In our case the DHCP server (dnsmasq) configuration includes:
dhcp-range=10.1.1.2,10.1.1.100,255.255.255.0
dhcp-boot="bootcode.bin","192.168.56.101",192.168.56.101
dhcp-option=3,10.1.1.1
Even so, RPI 3B+ is looking for the tftp server on the local network instead of just "go through the gateway", as shown in the pictures above. Are we doing something wrong? We appreciate any answer about that.
@ghollingworth was talking about the bootrom, the bootcode itself isn't fixed yet. So no you're doing nothing wrong (instead of maybe not having returned the devices yet), this is still a bug and still not fixed (and also nobody said that someone started working on this yet, so probably nobody is looking into this yet)
Maybe the issue is a bit more tricky. I've booted a rpi3b+ with a SD card containing only boot/bootcode.bin file. The image below shows that after loading the bootcode.bin the RPI3 B+ makes an arp request looking for the sub-net router (10.1.1.1) and then correctly starts to load the remains files from remote TFTP server (192.168.56.101).
It seems the bootcode.bin is working fine. But then, who is messing things up?
I'd really appreciate hearing some comments from the Raspberry staff. We depend on this to decide the next step.
I've been trying to reproduce, but I'm having trouble setting up a suitable network... Now done for Christmas, so won't be able to get back to it until the new year
Great to hear that you are working on it for everyone who's still suffering from that. The network setup shouldn't be too complex, it's even possible with 2 raspberries (plus one to test the bootcode). Anyways, happy holidays and hear from you next year!
I set up a testing environment using a laptop configured as a DHCP server (dnsmasq - 10.1.1.1/24) and a virtual machine (VirtualBox) as a TFTP server (tftp-hpa - 192.168.56.101).
I wish you all the best. Thanks.
So after learning all about iptables, nf_nat_tftp and nf_conntrack_tftp I've finally got it reproduced on my desk!
Ten minutes later I've got a fix! Although it requires re-sending the DHCP request / reply which may make the process a little slower...
Can you check this and I'll push the change
Just checked it on 2 RPI 3B+ and it works, unfortunately the start.elf issue is still there (Watchdog resets (not sure if this is the trigger for that, I did a reboot and it did that there aswell), bootcode.bin is downloaded, bootsig.bin is NAKed, start.elf is NAKed, pi gets stuck and doesn't request anything else).

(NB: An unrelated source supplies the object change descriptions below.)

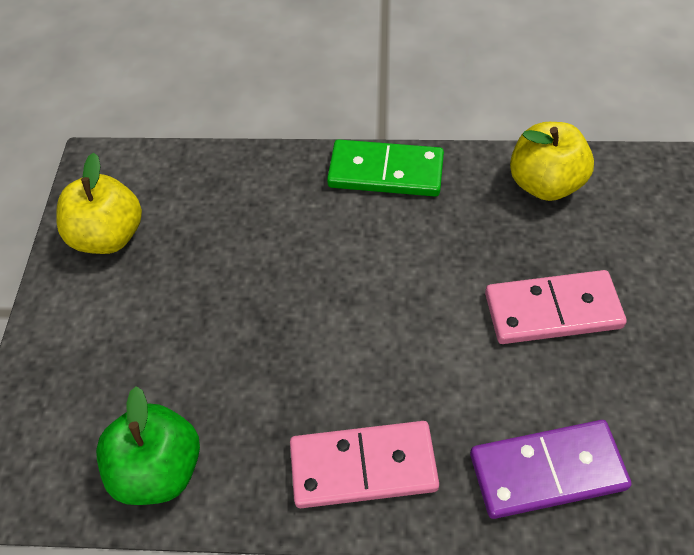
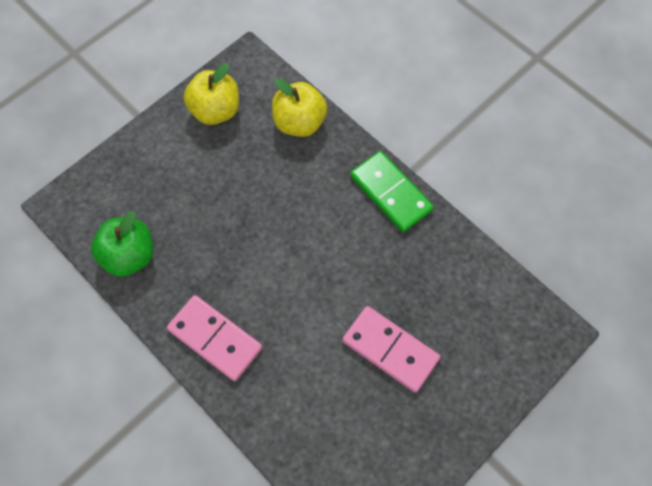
camera: 40 degrees right, 10 degrees up
purple domino [470,420,631,519] -> none
yellow apple [510,122,594,201] -> yellow apple moved to [272,78,327,137]

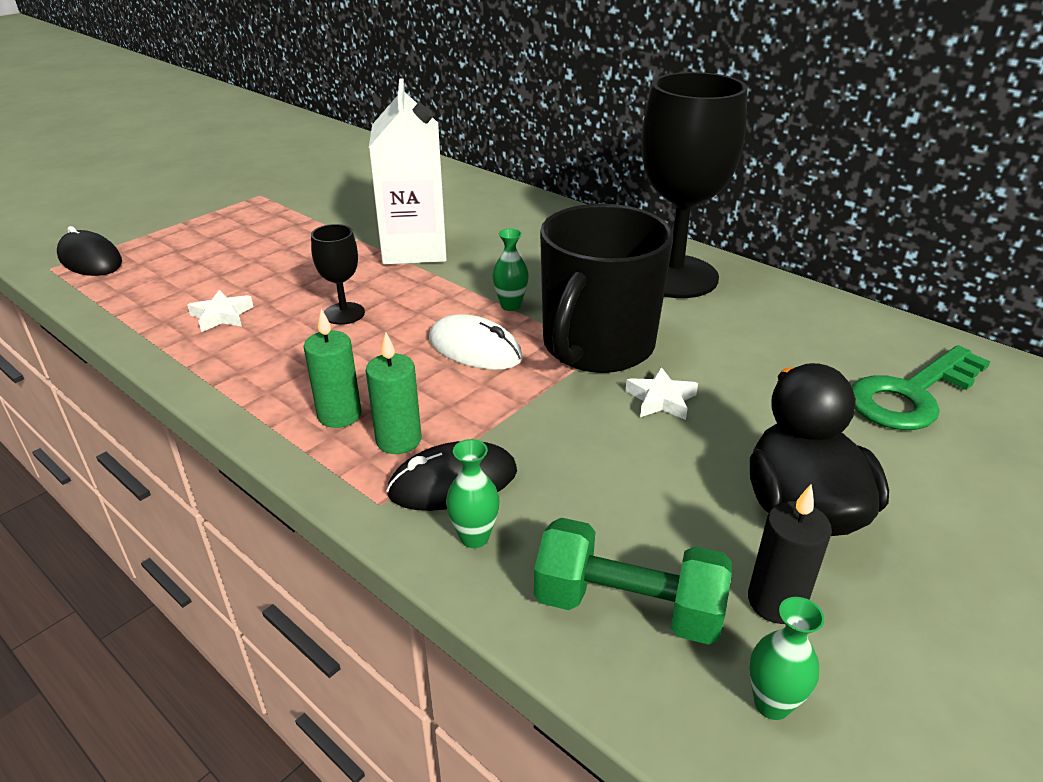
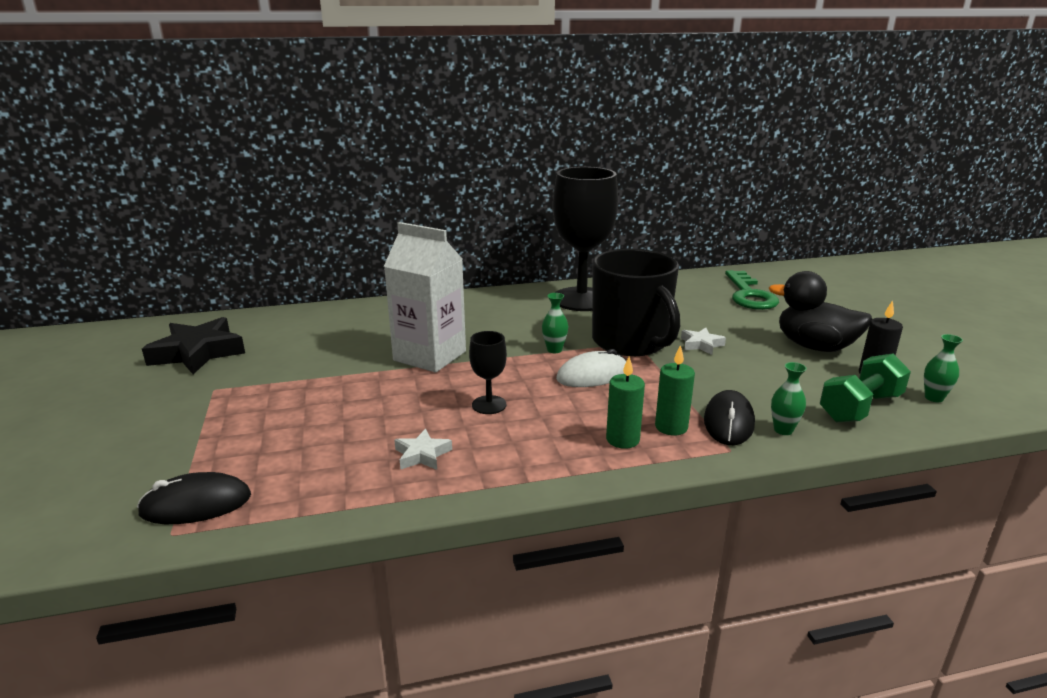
camera: 55 degrees left, 10 degrees down
none -> black star [142,317,245,374]

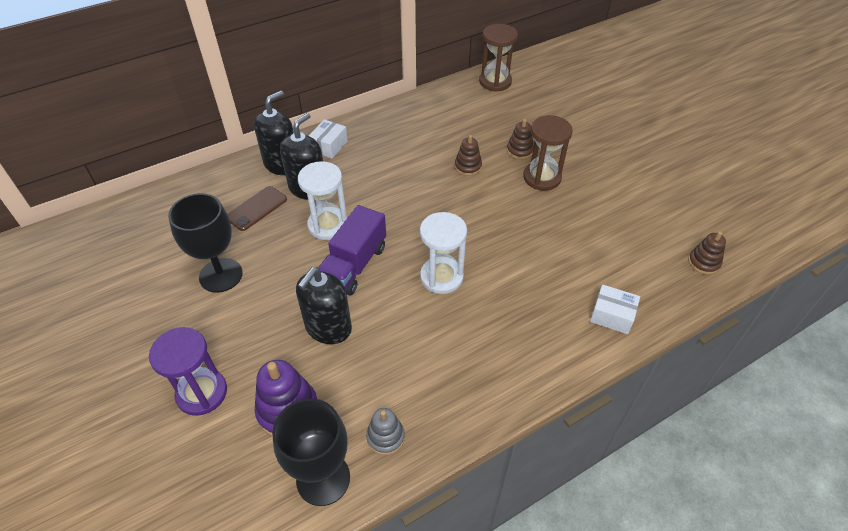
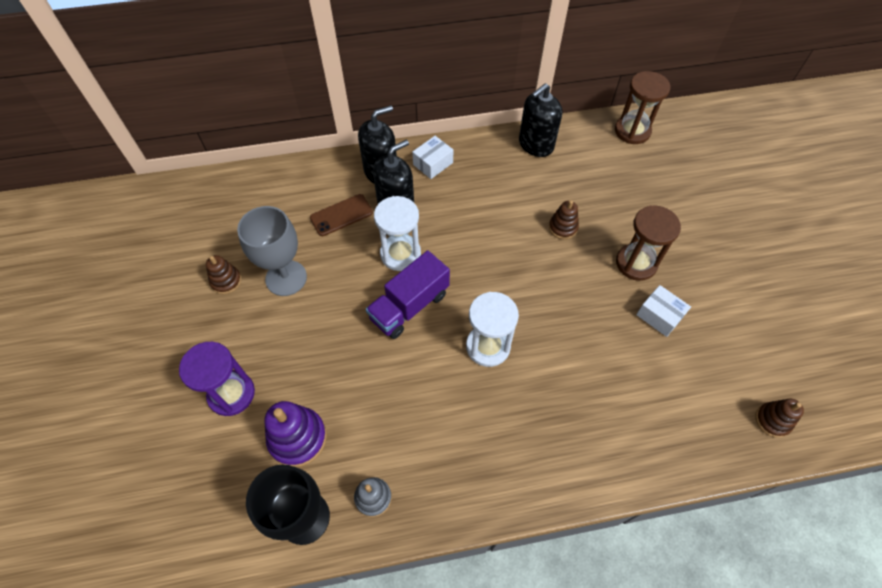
camera: 20 degrees right, 10 degrees up
black goblet [168,193,243,293] -> grey goblet [237,206,307,296]
black soap dispenser [296,267,352,344] -> black soap dispenser moved to [519,83,562,157]
brown stacking toy [507,119,534,159] -> brown stacking toy moved to [206,255,241,294]
white box [590,284,640,334] -> white box moved to [636,285,691,337]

OK, I've been able to reproduce the problem, am trying to understand it, can you create a separate issue for it? Then we can make sure people see this one just related to the booting issue.
I'll close this once I've submitted a patch and it's been pulled...

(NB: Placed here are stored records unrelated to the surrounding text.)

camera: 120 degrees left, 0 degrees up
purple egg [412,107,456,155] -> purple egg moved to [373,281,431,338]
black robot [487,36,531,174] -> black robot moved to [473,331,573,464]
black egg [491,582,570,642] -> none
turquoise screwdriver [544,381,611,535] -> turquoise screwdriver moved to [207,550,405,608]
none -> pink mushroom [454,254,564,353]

I've tested the new bootcode.bin and it is seems ok. Thanks.
By the way: UART was still enabled, causing Kodi to completely not work (probably because the GPU Debug output is slowing everything down), that should be disabled before this gets pushed
Potential fix now in latest rpi-update firmware
Our campus network has many sub-nets. It has two centralizes servers, one for DHCP and another one for PXE+TFTP+NFS. We have been using this architecture for many years to remotely load Linux clients. Now we intend to use the same infrastructure to load the kernel and the Raspbian for RPI3 B+. We successfully configured the servers and were able to load the Kernel and Raspian, but only because our Cisco router is configured to use ARP proxy.
The image below shows that the RPI3 B+ makes an arp request looking for the sub-net router (10.1.1.1) and then correctly starts to load the "bootcode.bin" file from remote TFTP server (192.168.56.101).

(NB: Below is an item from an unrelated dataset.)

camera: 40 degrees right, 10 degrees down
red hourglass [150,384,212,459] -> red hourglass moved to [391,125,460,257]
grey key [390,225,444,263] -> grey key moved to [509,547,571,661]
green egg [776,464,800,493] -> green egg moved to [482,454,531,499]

After the "bootcode.bin" file is loaded another arp request is made but this time looking for the TFTP server (192.168.56.101) as if it were on the same network where the client (RPI3 B+) is.
Thanks to the arp proxy at Cisco router the RPI3 B+ can load the remaining files and boot normally.
The issues #983 and #670 talks about the same problem related to RPI3 B. This problem remains in the B+ version? Is this problem related to "bootcode.bin" file? Is it possible to fix it?